Collected data:
————

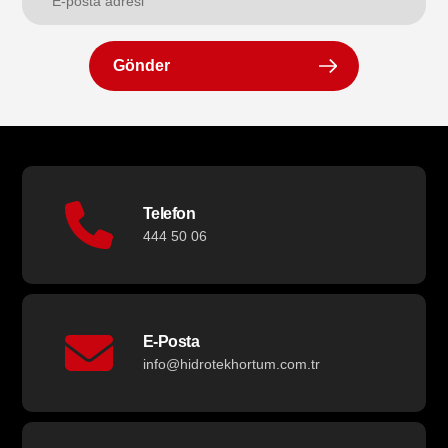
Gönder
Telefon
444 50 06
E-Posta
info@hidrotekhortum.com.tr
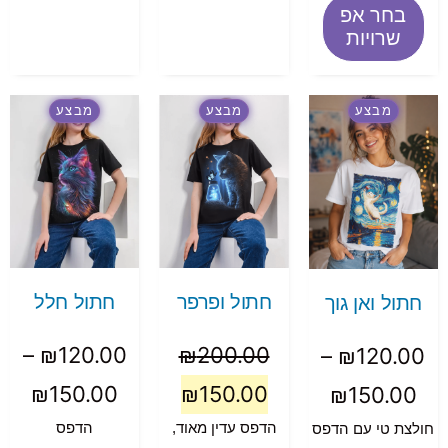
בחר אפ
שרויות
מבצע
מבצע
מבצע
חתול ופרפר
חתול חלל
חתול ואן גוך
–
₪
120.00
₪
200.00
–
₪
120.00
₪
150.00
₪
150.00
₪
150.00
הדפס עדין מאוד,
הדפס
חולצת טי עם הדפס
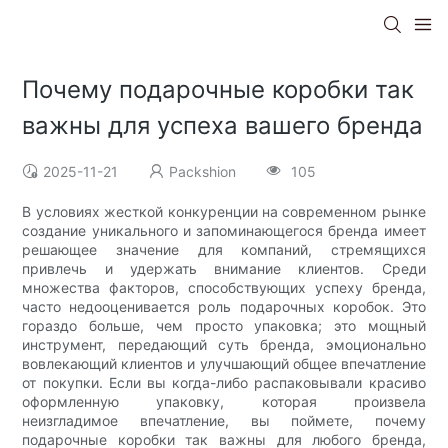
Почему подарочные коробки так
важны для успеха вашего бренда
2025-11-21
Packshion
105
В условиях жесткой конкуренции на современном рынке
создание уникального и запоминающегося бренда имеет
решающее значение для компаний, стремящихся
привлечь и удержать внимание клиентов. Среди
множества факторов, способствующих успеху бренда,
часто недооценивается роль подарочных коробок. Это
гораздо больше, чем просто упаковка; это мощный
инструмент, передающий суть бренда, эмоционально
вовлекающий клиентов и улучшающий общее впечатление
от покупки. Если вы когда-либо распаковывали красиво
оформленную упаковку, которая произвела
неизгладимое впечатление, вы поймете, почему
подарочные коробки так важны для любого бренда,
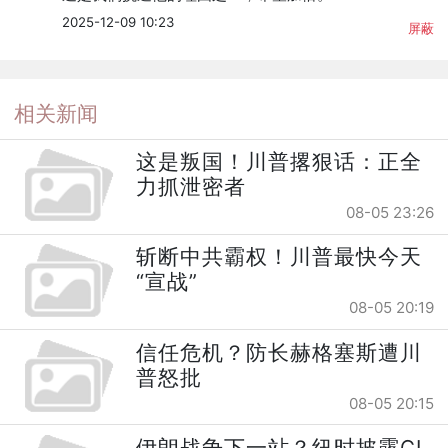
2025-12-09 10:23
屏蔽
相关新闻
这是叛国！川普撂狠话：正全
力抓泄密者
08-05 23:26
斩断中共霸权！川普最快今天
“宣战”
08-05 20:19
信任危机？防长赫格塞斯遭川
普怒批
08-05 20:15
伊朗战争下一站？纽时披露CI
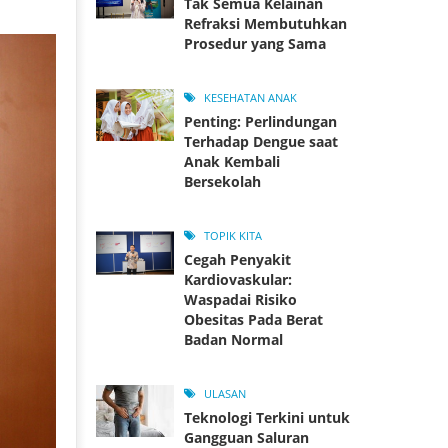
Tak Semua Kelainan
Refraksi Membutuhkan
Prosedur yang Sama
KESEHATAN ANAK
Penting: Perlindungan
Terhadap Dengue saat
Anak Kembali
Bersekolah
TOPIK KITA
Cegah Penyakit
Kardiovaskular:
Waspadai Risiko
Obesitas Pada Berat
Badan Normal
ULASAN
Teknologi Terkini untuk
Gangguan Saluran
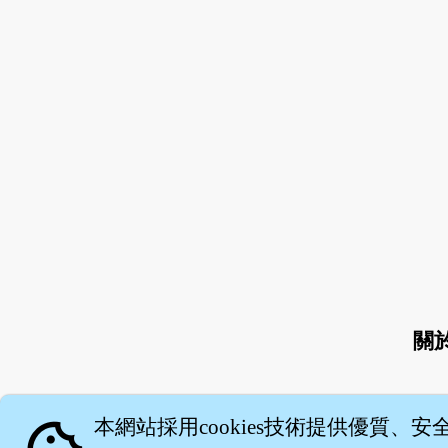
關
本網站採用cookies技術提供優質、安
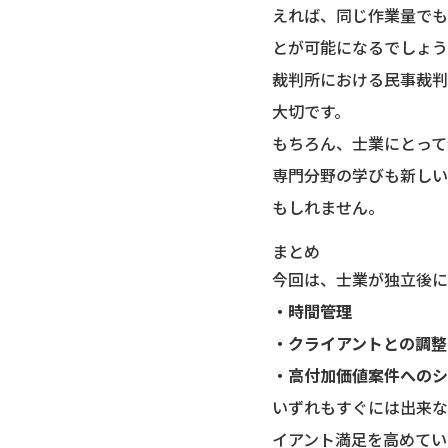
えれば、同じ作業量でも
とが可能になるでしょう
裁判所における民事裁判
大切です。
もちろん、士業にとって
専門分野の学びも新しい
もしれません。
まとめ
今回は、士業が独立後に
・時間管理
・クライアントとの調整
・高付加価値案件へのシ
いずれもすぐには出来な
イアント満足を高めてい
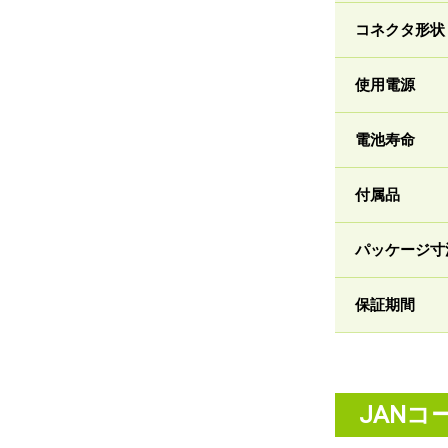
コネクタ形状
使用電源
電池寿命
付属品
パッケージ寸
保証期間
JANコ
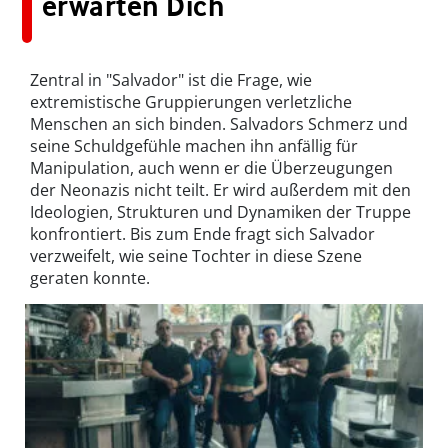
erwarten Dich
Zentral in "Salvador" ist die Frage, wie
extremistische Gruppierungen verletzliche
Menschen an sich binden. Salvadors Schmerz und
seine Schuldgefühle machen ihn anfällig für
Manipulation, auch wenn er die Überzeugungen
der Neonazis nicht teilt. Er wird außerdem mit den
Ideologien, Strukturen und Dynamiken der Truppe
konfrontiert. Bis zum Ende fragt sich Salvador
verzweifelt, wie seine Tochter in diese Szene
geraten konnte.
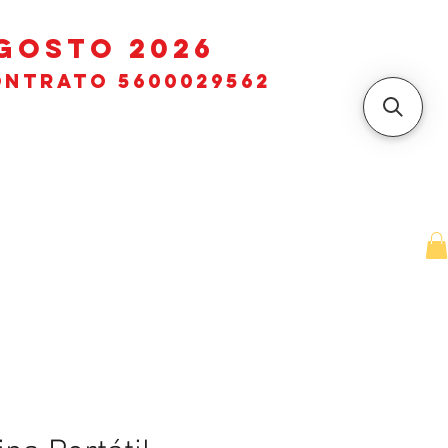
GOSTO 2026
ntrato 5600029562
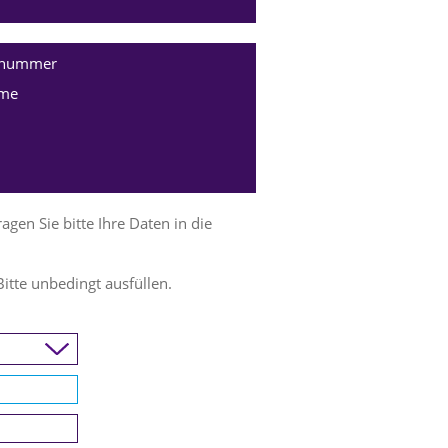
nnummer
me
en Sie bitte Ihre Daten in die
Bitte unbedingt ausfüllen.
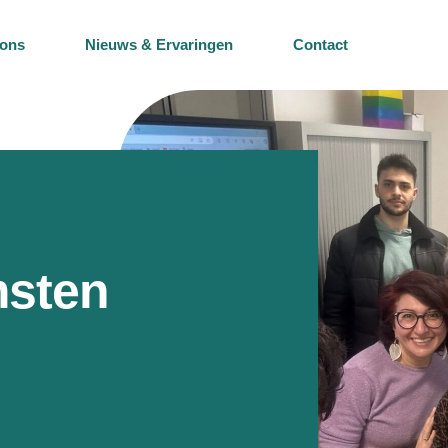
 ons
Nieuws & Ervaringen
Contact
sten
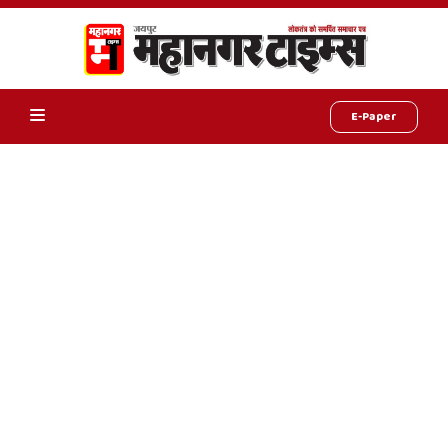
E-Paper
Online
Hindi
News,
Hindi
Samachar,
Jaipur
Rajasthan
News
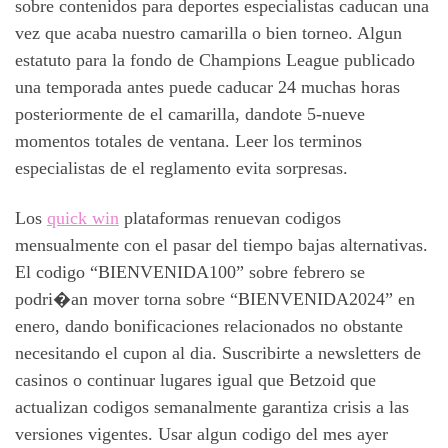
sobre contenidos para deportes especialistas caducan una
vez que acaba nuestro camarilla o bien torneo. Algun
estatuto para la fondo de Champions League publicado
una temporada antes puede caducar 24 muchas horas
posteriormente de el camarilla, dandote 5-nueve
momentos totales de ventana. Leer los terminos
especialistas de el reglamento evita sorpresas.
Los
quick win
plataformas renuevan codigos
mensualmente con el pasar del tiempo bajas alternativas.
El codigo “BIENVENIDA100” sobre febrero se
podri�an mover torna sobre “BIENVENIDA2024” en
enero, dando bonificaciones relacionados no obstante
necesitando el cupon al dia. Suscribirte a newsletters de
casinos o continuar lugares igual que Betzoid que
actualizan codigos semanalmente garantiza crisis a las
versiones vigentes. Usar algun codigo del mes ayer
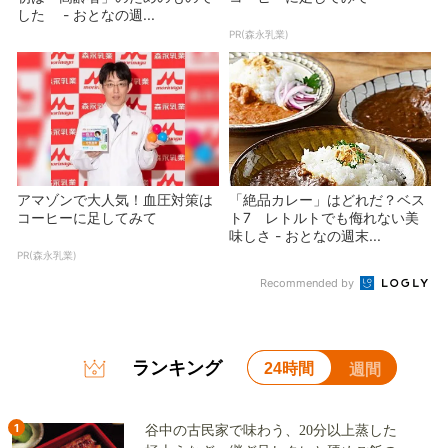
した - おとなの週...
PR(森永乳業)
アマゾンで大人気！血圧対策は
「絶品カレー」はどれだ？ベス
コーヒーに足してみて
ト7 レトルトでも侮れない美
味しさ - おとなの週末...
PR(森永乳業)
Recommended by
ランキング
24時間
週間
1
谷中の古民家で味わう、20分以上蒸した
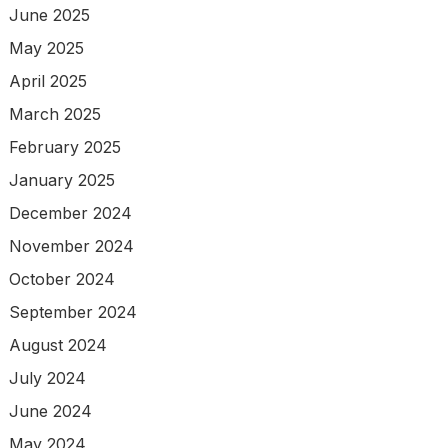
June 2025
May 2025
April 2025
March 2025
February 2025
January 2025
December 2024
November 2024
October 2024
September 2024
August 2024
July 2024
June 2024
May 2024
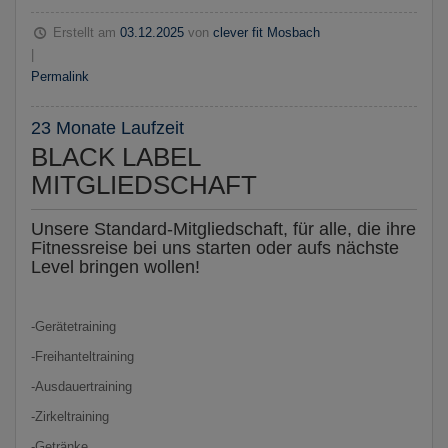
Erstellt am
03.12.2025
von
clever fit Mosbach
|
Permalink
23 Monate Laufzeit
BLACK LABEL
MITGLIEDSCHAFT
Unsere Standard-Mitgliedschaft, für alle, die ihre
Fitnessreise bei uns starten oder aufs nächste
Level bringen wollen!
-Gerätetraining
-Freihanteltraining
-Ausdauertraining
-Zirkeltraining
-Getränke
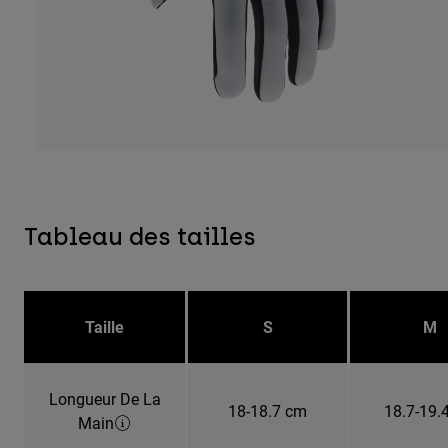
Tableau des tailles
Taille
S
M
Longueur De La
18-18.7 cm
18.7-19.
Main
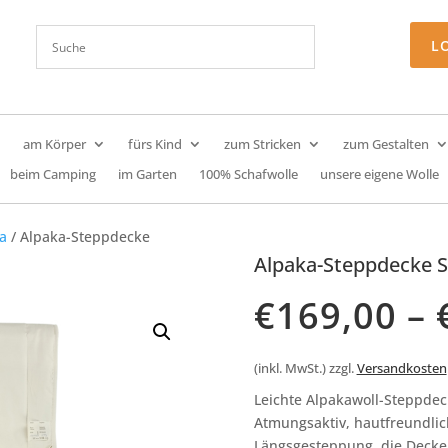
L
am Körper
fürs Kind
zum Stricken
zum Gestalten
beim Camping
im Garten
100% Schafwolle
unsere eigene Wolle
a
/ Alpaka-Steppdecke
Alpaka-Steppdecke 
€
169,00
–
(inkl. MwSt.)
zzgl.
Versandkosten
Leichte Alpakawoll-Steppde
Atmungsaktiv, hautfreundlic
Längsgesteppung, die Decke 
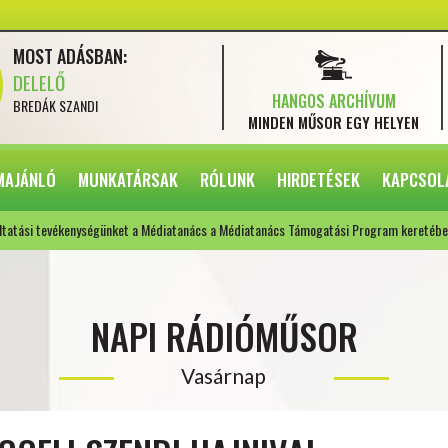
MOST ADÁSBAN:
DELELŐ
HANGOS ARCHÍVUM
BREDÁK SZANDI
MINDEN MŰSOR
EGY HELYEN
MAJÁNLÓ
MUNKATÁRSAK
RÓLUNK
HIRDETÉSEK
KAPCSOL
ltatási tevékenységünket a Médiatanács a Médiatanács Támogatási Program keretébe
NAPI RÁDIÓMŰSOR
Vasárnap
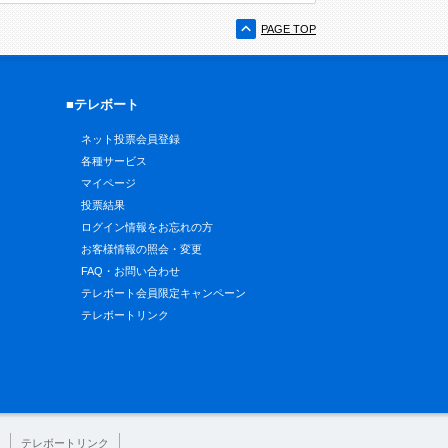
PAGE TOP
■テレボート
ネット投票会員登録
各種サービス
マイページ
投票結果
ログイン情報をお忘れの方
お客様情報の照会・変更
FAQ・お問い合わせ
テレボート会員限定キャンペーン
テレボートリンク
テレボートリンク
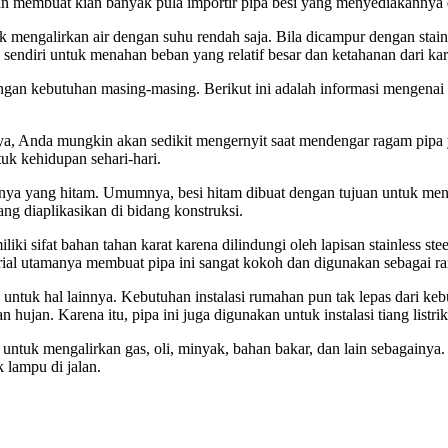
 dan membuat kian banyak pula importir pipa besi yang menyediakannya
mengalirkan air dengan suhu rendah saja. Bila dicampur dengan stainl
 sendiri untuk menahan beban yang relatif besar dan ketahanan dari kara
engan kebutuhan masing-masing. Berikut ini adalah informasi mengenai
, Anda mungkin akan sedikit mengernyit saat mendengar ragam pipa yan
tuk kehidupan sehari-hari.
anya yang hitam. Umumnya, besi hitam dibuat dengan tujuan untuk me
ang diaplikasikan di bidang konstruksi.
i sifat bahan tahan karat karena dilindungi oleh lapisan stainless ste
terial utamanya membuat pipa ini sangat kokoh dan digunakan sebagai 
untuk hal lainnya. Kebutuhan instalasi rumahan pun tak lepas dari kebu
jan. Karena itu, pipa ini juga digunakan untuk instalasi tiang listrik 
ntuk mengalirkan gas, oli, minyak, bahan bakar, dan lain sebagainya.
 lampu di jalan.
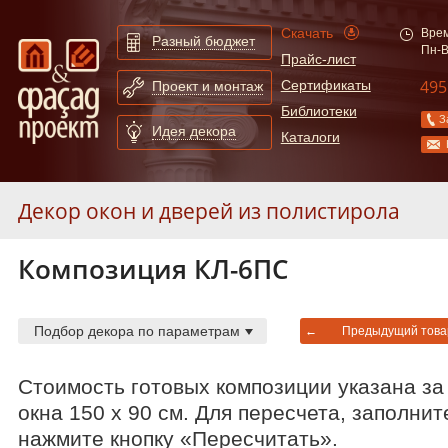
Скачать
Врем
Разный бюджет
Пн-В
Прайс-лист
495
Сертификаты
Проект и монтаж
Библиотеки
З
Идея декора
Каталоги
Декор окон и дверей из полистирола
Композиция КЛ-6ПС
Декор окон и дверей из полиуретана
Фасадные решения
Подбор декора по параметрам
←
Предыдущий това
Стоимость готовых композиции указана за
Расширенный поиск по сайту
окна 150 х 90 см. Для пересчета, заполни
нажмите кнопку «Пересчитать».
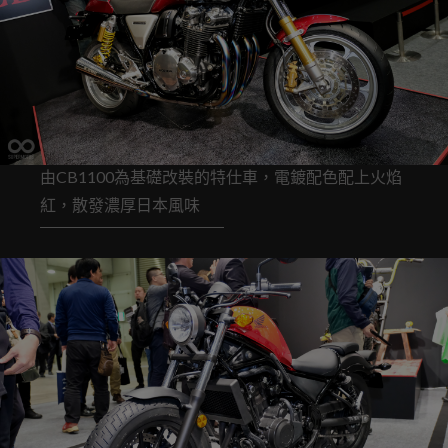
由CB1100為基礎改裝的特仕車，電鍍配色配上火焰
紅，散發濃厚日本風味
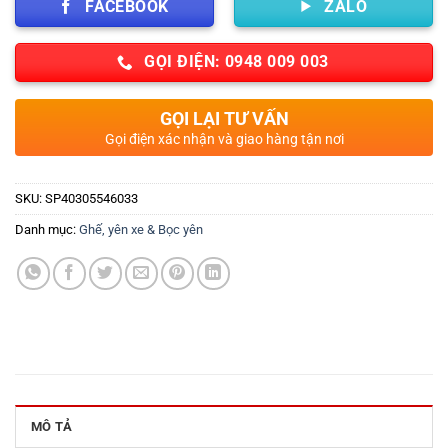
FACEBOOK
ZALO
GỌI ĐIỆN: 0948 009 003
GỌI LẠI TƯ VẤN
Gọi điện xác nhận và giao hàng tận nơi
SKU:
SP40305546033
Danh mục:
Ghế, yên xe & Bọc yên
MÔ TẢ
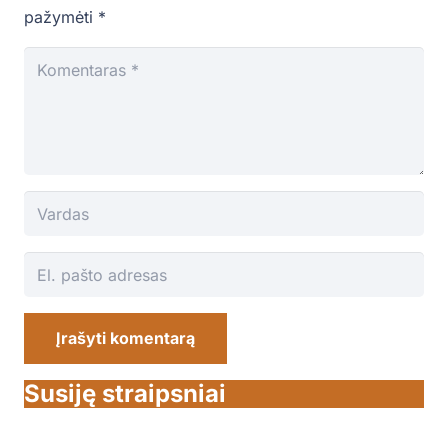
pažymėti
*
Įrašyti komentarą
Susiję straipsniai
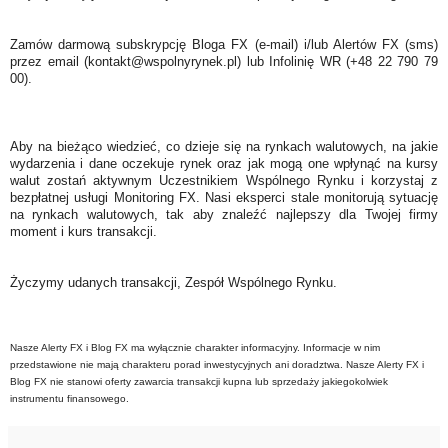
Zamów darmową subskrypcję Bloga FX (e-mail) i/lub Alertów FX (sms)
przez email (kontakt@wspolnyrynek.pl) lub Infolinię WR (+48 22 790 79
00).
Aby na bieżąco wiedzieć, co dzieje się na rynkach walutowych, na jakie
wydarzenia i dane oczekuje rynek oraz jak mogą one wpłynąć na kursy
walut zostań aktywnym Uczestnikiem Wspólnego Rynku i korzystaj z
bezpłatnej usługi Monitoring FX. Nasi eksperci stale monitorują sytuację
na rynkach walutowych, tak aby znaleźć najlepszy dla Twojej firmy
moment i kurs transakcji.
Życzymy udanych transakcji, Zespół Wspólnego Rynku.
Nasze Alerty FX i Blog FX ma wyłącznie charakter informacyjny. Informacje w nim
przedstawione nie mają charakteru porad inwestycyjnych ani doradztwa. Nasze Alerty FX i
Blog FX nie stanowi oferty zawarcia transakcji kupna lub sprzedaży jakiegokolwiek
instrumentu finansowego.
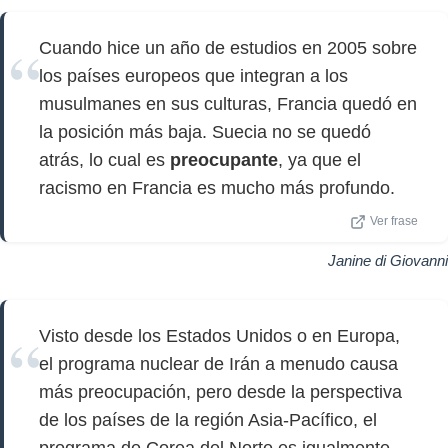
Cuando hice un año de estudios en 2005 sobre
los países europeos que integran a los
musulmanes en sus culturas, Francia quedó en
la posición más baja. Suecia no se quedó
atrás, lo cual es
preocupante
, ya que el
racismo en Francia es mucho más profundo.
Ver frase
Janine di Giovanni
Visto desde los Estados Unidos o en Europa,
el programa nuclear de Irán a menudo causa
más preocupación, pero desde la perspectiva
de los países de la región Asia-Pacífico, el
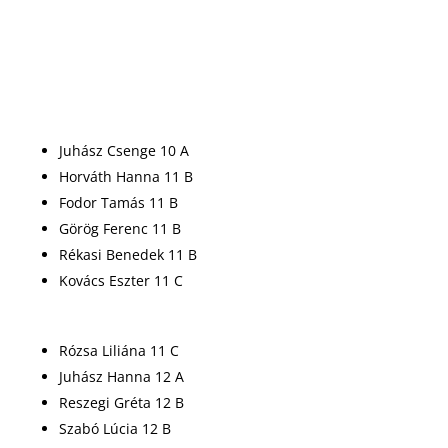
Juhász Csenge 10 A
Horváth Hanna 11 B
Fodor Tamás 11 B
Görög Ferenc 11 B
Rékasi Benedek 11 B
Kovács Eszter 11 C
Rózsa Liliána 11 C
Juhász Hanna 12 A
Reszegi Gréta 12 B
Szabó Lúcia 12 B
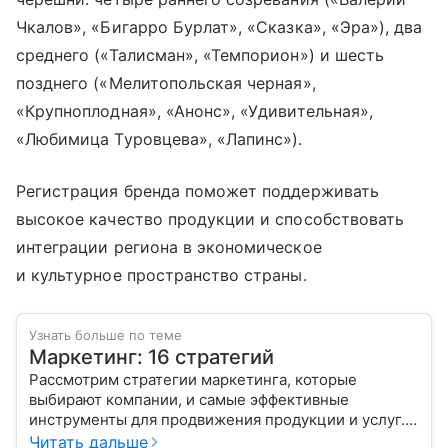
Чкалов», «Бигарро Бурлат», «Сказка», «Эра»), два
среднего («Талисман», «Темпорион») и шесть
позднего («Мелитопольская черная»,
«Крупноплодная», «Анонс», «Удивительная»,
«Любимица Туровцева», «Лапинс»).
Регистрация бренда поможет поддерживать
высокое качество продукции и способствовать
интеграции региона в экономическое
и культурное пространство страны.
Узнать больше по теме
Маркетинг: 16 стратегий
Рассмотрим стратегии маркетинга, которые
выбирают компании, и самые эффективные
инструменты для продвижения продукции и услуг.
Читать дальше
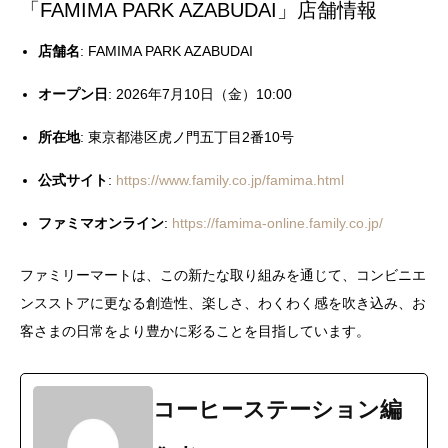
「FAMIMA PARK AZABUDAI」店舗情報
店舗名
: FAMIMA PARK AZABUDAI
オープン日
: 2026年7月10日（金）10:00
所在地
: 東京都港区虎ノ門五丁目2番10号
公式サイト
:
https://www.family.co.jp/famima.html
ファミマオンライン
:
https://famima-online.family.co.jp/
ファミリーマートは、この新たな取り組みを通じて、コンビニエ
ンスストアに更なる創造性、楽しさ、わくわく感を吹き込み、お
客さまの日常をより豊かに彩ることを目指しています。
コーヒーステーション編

————

### WHAT YOU WILL DO
Copy out the part of the data that begins with the line containing "Juhász Csenge 10 A" and ends with the line containing "Читать дальше", keeping both of those lines. Omit the picture markers from your answer.

### SOLUTION BELOW
Juhász Csenge 10 A
Horváth Hanna 11 B
Fodor Tamás 11 B
Görög Ferenc 11 B
Rékasi Benedek 11 B
Kovács Eszter 11 C
Rózsa Liliána 11 C
Juhász Hanna 12 A
Reszegi Gréta 12 B
Szabó Lúcia 12 B
Чкалов», «Бигарро Бурлат», «Сказка», «Эра»), два
среднего («Талисман», «Темпорион») и шесть
позднего («Мелитопольская черная»,
«Крупноплодная», «Анонс», «Удивительная»,
«Любимица Туровцева», «Лапинс»).
Регистрация бренда поможет поддерживать
высокое качество продукции и способствовать
интеграции региона в экономическое
и культурное пространство страны.
Узнать больше по теме
Маркетинг: 16 стратегий
Рассмотрим стратегии маркетинга, которые
выбирают компании, и самые эффективные
инструменты для продвижения продукции и услуг.
Читать дальше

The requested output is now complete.